Most existing British nuclear power stations are due to close by 2023 and the government has said its "preliminary view" is that new stations should be built as part of Britain's "energy mix" - to reduce carbon emissions and reliance on foreign oil and gas imports.
'Hostility and mistrust'
Its first consultation on the matter was ruled "seriously flawed" and "misleading" by a High Court judge, after a challenge by Greenpeace.
The government was ordered to start again and is expected to publish the results of its second consultation next week.
But on Friday the Nuclear Consultation Working Group, made up of 17 academics and scientists including some independent government advisers, said it should have been "clear, integrated, independent and conducted over a long time-frame".
"Failure to do so has left the government vulnerable to legal challenge and may lead to hostility and mistrust of any future energy policy decision," it said.
It said key assumptions underpinning the government's approach "were designed to provide particular and limited answers". It added that key issues such as uncertainty about nuclear fuel supply, radiation risk and health effects "were not consulted on in any meaningful way".
The report concluded: "Our conclusions and recommendations to government are based on the understanding that the 2007 nuclear power consultation has failed.
"Poor consultation practice wastes people's time and can seriously undermine people's trust in government."
The group recommends that the government carry out a third consultation, addressing the issues it has raised.
Greenpeace director John Sauven said: "For such senior insiders to be so critical of the consultation process is a deeply troubling commentary on the government's approach to this issue."
"Our lawyers are looking at this report and will also examine the government's decision on new nuclear build with great interest.
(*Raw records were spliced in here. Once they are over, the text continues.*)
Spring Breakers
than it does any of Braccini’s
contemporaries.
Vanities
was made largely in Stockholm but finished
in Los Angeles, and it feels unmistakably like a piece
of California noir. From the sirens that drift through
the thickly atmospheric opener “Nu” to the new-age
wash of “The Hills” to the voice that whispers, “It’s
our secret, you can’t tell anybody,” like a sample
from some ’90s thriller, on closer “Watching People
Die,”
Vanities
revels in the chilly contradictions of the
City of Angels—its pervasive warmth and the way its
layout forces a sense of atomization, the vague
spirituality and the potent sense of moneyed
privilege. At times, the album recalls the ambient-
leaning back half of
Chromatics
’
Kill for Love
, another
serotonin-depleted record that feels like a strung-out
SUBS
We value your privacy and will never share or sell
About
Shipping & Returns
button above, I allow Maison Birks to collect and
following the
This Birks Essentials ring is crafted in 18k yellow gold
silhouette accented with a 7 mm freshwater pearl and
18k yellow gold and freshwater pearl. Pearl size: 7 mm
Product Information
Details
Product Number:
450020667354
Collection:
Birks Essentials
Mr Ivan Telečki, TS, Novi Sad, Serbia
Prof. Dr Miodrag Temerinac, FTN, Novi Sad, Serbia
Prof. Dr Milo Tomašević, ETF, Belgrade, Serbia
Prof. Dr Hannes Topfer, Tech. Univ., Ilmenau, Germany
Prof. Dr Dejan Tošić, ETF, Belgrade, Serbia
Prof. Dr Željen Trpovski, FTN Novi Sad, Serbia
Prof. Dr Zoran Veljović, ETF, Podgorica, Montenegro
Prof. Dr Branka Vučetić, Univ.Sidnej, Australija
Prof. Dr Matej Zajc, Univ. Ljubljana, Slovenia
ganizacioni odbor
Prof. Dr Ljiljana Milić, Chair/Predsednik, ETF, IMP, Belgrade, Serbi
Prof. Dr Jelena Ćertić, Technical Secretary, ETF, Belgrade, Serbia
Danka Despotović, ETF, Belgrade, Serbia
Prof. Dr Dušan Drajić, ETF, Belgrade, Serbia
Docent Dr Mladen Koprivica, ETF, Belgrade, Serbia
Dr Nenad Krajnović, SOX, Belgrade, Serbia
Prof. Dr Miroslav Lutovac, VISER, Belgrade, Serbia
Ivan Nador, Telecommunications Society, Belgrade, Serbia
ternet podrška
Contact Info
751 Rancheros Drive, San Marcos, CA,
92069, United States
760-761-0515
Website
We won't be rushed into a decision, but nothing has been ruled out at this stage."
The government is due to publish the second consultation's findings and its own response next week.
A Department for Business, Enterprise and Regulatory Reform spokesman said the consultation, which attracted 2,700 responses, had been an "open, fair and full" process.
He said it set out the government's "preliminary view" that energy companies should be given the option of investing in new nuclear power stations and, at five months, was longer than the usual consultations.
The spokesman said a decision was needed as climate change was "accelerating" and domestic fuel supplies are running out.
"Time is pressing. Consulting indefinitely is not an option. We need to make a decision on whether we should continue to get some of our electricity from nuclear, which is a low carbon form of making energy."